Is Ampco-Pittsburgh Company (NYSE: AP )’s latest inventory efficiency a mirrored image of your monetary well being?
Ampco-Pittsburgh (NYSE: AP) has had an excellent run in the stock market for the past three months, with the stock rising a whopping 56%. Since the market typically pays for a company’s long-term fundamentals, we decided to examine the company’s key performance indicators to see if they could affect the market. In this article, we’ve decided to focus on the Ampco-Pittsburgh ROE.
ROE, or return on equity, is a useful tool for assessing how effectively a company can generate a return on the investment received from its shareholders. In short, the ROE shows the profit each dollar makes on its shareholder investment.
Check out our latest analysis for Ampco-Pittsburgh
How is the ROE calculated?
The ROE can be calculated using the following formula:
Return on Equity = Net Income (from continuing operations) ÷ Equity
So based on the formula above, the ROE for Ampco-Pittsburgh is:
12% = $ 10 million ÷ $ 86 million (based on the last twelve months through September 2020).
The “return” is the amount earned after tax over the past twelve months. This means that for every $ 1 worth of equity, the company made a profit of $ 0.12.
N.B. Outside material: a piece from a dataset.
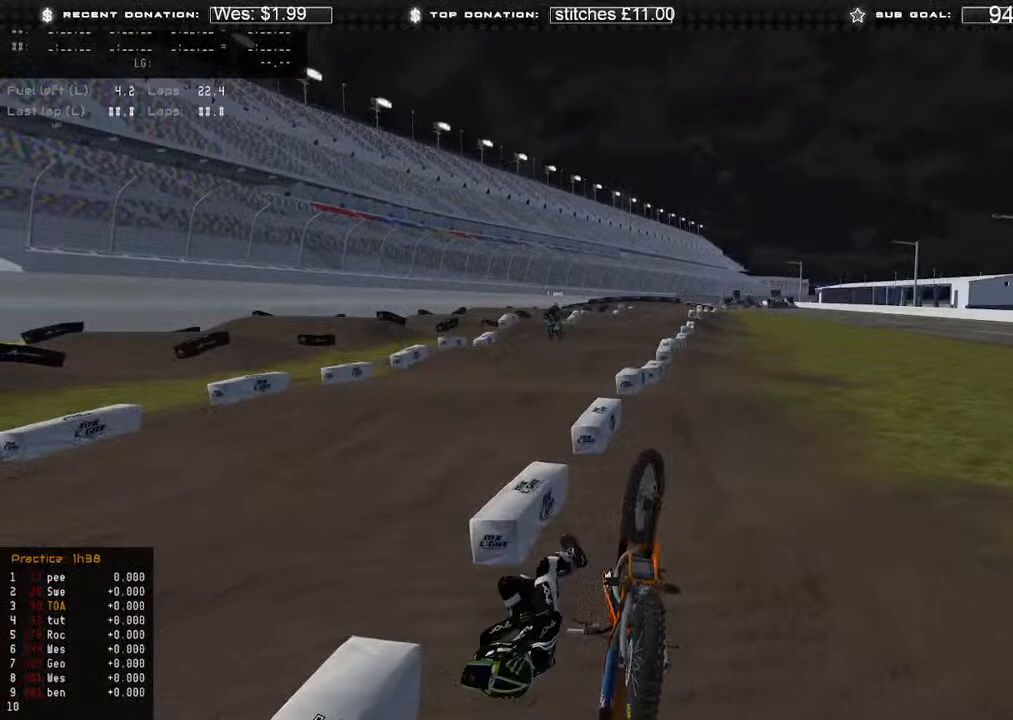
{"buttons": [], "left_stick": "center", "right_stick": "center"}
Why is ROE important to earnings growth?
So far we have learned that ROE measures how efficiently a company generates its profits. Depending on how much of those profits the company reinvests or “retains” and how effectively this is done, we can then assess a company’s earnings growth potential. In general, all other things being equal, companies with high ROE and profit sharing will have a higher growth rate than companies that do not share these characteristics.
Ampco-Pittsburgh’s earnings growth and 12% ROE
At first, Ampco-Pittsburgh appears to have a respectable ROE. When compared to the industry, we found that the average ROE for the industry is similar at 12%. This undoubtedly contributes to Ampco-Pittsburgh’s modest 7.5% net profit growth over the past five years.
The story goes on
As a next step, we compared Ampco-Pittsburgh’s net profit growth to that of the industry and were disappointed that the company’s growth was below the industry’s average growth of 21% over the same period.
Past earnings growth
Earnings growth is a big factor in stock valuation. It is important for an investor to know if the market has priced in the company’s expected earnings growth (or decline). This way, they have an idea of whether the stock is being directed into clear blue water or whether marshy water is waiting for it. Is Ampco-Pittsburgh fairly valued compared to other companies? These 3 assessment criteria can help you make a decision.
Is Ampco-Pittsburgh reinvesting its profits efficiently?
Ampco-Pittsburgh does not currently pay a dividend, which essentially means all profits have been reinvested in the business. This definitely adds to the decent earnings growth discussed above.
Overall, we think Ampco-Pittsburgh performed quite well. We particularly like that the company is reinvesting heavily in its business with a high return. As a result, the decent earnings growth is not surprising. However, when examining current analyst estimates, we were concerned that while the company has increased earnings in the past, analysts believe earnings will shrink in the future. For more information on the latest analyst forecast for the company, see this visualization of analyst forecast for the company.
This article from Simply Wall St is of a general nature. It is not a recommendation to buy or sell stocks and does not take into account your goals or your financial situation. We want to provide you with a long-term, focused analysis based on fundamental data. Note that our analysis may not take into account the latest price sensitive company announcements or quality materials. Simply Wall St has no position in the stocks mentioned.